Dubbed the “chips of agriculture”, seeds bred in China are generally deemed of low quality and low efficiency, while the industry suffers from a lack of innovation and is losing its edge in the global market, said the article published last week in the country’s top agricultural journal, China Seed Industry.
China has vowed to boost support for seed breeding technologies to ensure food security amid worsening ties with the US – where most of its food and seed imports come from – and prepare for the increasing impact of climate change, urbanisation and shifting diets.
“The 1.4 billion people in our country were well fed in the past couple of years and we’ve held our bowls steadily in our own hands. Now, the demand for food is increasing, so is the pressure of holding the bowl,” President Xi Jinping said in the annual national rural work conference in December.

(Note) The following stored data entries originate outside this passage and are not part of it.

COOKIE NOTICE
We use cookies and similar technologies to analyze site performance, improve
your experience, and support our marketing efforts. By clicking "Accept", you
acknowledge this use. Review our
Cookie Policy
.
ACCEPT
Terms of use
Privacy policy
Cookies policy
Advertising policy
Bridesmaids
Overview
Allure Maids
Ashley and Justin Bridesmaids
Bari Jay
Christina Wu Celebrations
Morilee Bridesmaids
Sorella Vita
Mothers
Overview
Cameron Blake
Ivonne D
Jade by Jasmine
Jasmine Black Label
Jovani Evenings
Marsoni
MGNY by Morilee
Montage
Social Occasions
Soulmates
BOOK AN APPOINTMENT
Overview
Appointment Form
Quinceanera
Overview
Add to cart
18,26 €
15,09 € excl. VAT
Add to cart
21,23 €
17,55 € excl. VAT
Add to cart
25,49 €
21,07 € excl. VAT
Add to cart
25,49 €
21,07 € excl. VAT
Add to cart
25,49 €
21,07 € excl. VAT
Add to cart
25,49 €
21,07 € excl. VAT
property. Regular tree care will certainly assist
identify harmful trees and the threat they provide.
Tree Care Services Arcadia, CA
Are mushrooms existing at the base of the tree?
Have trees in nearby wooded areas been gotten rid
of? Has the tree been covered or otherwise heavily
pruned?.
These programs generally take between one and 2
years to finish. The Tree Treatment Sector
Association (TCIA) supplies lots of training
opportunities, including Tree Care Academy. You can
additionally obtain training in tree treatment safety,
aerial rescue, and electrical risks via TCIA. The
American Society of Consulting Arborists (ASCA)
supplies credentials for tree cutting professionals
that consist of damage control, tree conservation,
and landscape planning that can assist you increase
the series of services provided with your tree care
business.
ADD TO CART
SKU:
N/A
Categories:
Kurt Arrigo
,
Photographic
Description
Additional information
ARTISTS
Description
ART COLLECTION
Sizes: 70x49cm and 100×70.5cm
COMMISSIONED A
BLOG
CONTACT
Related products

The country saw a deficit of 350 million yuan (US$50.9 million) in crop seed trade in 2021, mainly driven by the demand for vegetables, according to figures from the Ministry of Agriculture and Rural Affairs.
Considering seed technology and preserving farmland are the two top priorities for China’s food production, the central government issued a seed industry revitalisation plan in 2021 in the aim of having control of seed sources.
Despite the fact foreign breeders occupy just 3 per cent of China’s seed market, domestically produced seeds of corn and soybean are “more than 20 years behind” the United States in terms of yields, the Hubei officials said.
Yields of both crops are only about 60 per cent of those growing in the US, they said.
While a strong industry requires long-term commitment, many domestic seed companies are short-sighted and share a mentality of “being satisfied with small wealth”, they said.
In a move to consolidate the sector, the agriculture ministry last year picked 276 domestic breeders that would receive special government support in capital and talent.
At a meeting with representatives from these state-supported companies over the weekend, it said their innovation and competitiveness have been strengthened through increased investment and enhanced cooperation with research institutes and financial companies.
But Huo Xuexi, a professor of agricultural economics from Northwest A&F University, said China would need decades of time to get where the West is now in seed breeding.
“Revitalising the seed industry is a tall order,” he said, referring to China’s ambition to achieve self-reliance.
“First of all, we need at least 10 years to figure out basic scientific questions in agriculture, and then it will take another long period to bring basic research results to the market.”